Podocytes are highly specialized cells that wrap around glomerular capillaries and comprise a key component of the glomerular filtration barrier. They are uniquely sensitive to insulin; like skeletal muscle and fat cells, they exhibit insulin-stimulated glucose uptake and express glucose transporters. Podocyte insulin signaling is mediated by protein kinase G type I (PKGI), and it leads to changes in glomerular permeability to albumin. Here, we investigated whether large-conductance Ca²⁺-activated K⁺ channels (BKCa) were involved in insulin-mediated, PKGIα-dependent filtration barrier permeability.
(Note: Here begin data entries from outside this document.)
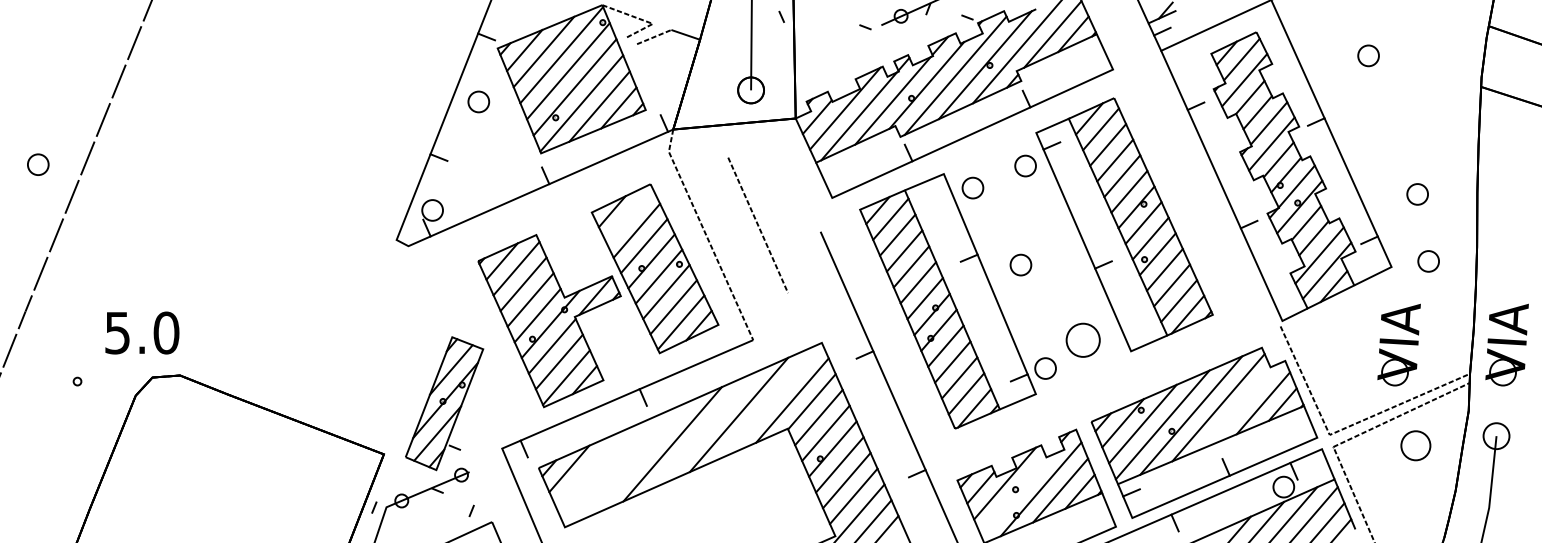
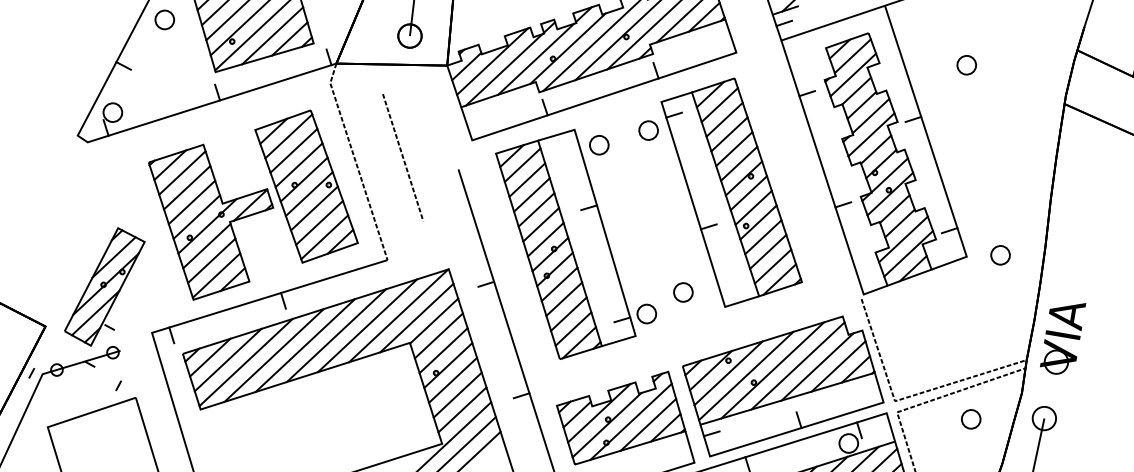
part: (1417, 194) -> (997, 194), removed
line: (629, 215) -> (288, 136), added
part: (1020, 264) -> (634, 218), removed
part: (1083, 340) -> (683, 292), size x0.62
part: (1398, 344) -> (965, 326), removed
line: (772, 400) -> (398, 316), added
line: (1239, 405) -> (817, 366), added
line: (705, 429) -> (336, 335), added
part: (1415, 445) -> (970, 419), size x0.71
line: (639, 458) -> (274, 355), added
line: (589, 469) -> (228, 360), added
line: (609, 469) -> (246, 362), added
line: (1014, 495) -> (606, 424), added

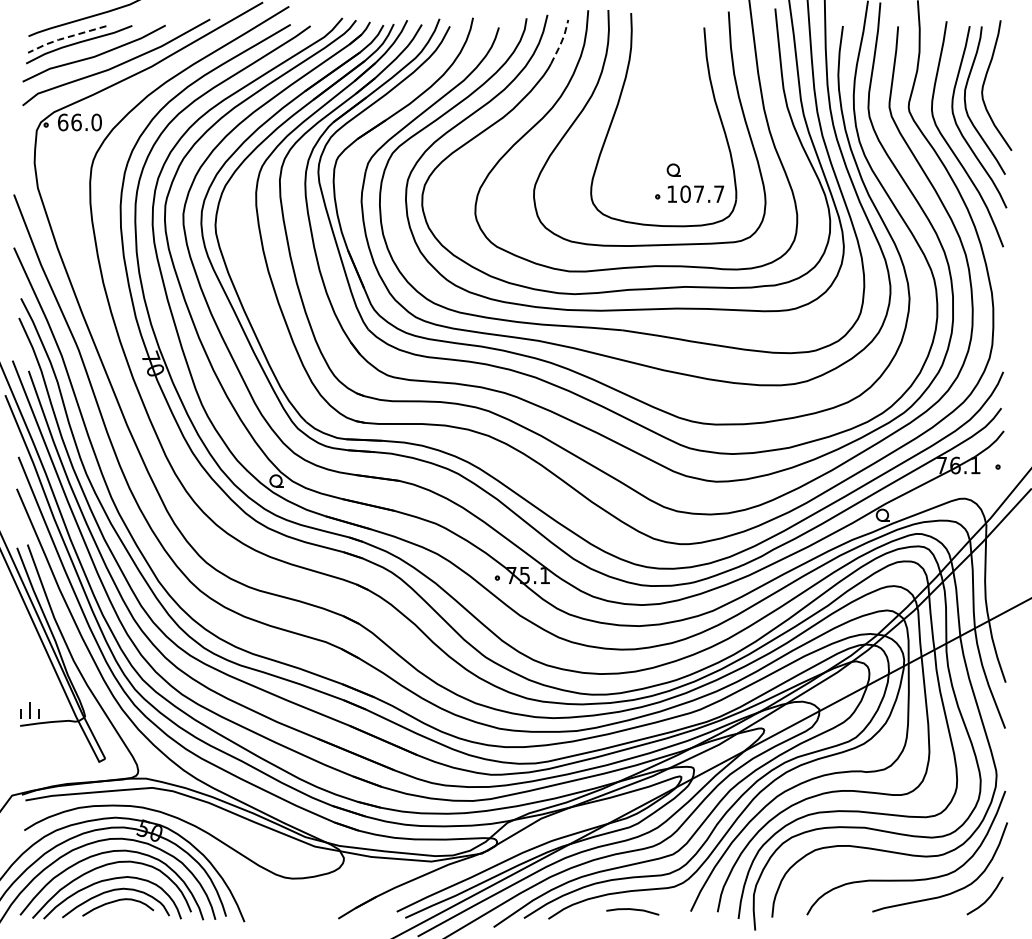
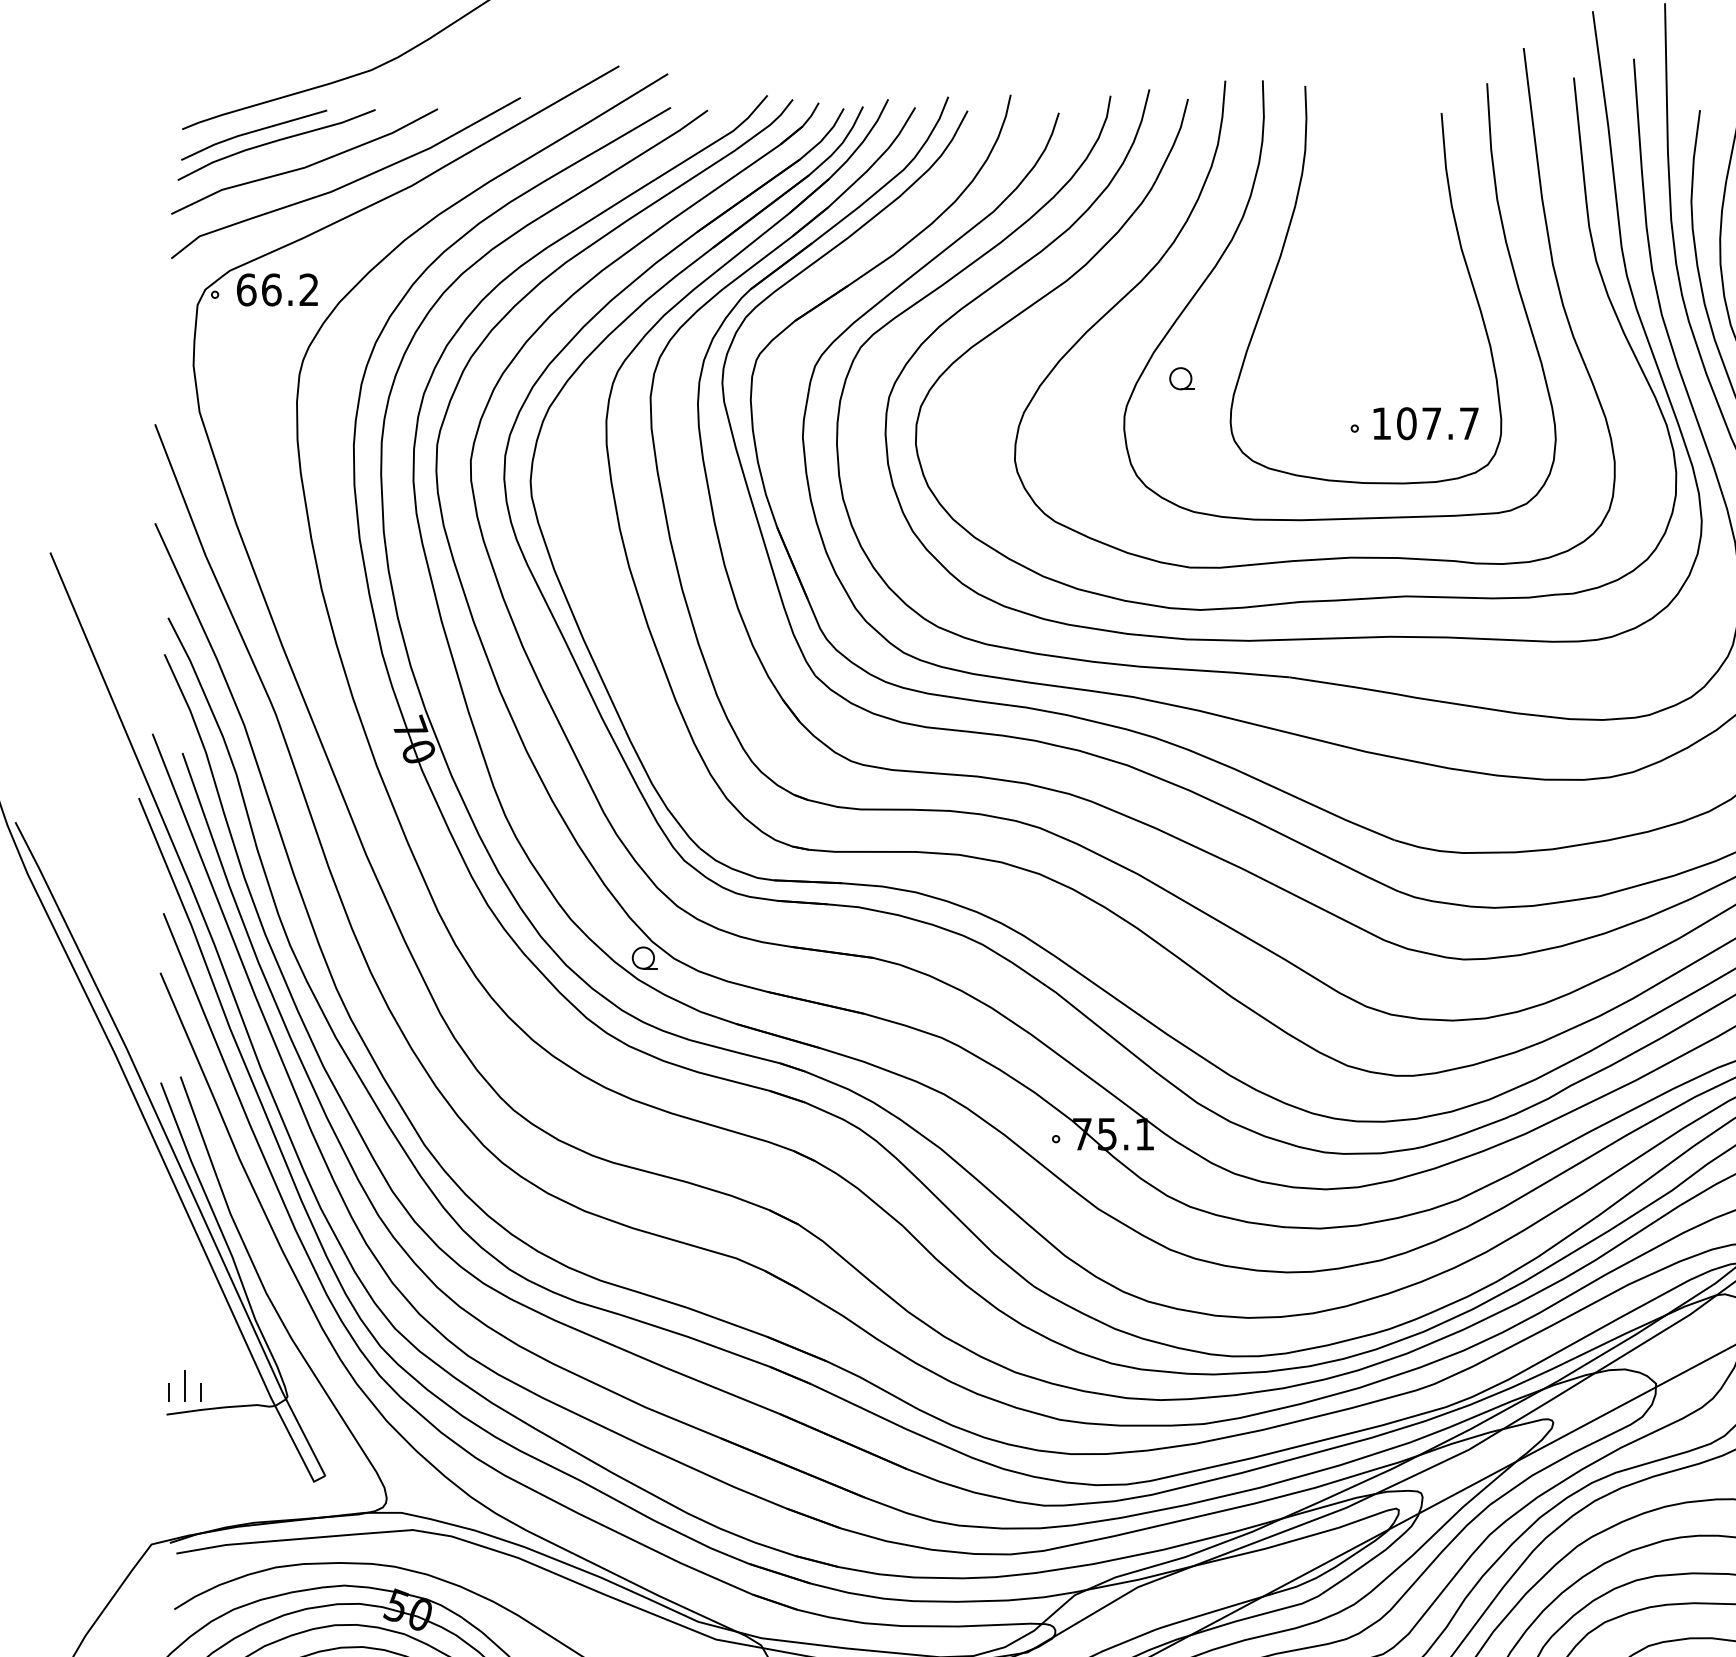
line: (65, 37) -> (251, 131), dashed -> solid
line: (561, 42) -> (1175, 140), dashed -> solid
text: (96, 122) -> (308, 289), 66.0 -> 66.2
part: (673, 169) -> (1181, 377), moved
Insulin-induced glomerular permeability was measured in glomeruli isolated from Wistar rats. Transepithelial albumin flux was measured in cultured rat podocyte monolayers. Expression of BKCa subunits was detected by RT-PCR. BKCa, PKGIα, and upstream protein expression were examined in podocytes with Western blotting and immunofluorescence. The BKCa-PKGIα interaction was assessed with co-immunoprecipitation. RT-PCR showed that primary cultured rat podocytes expressed mRNAs that encoded the pore-forming α subunit and four accessory β subunits of BKCa. The BKCa inhibitor, iberiotoxin (ibTX), abolished insulin-dependent glomerular albumin permeability and PKGI-dependent transepithelial albumin flux. Insulin-evoked albumin permeability across podocyte monolayers was also blocked with BKCa siRNA. Moreover, ibTX blocked insulin-induced disruption of the actin cytoskeleton and changes in the phosphorylation of PKG target proteins, MYPT1 and RhoA. These results indicated that insulin increased filtration barrier permeability through mobilization of BKCa channels via PKGI in cultured rat podocytes. This molecular mechanism may explain podocyte injury and proteinuria in diabetes.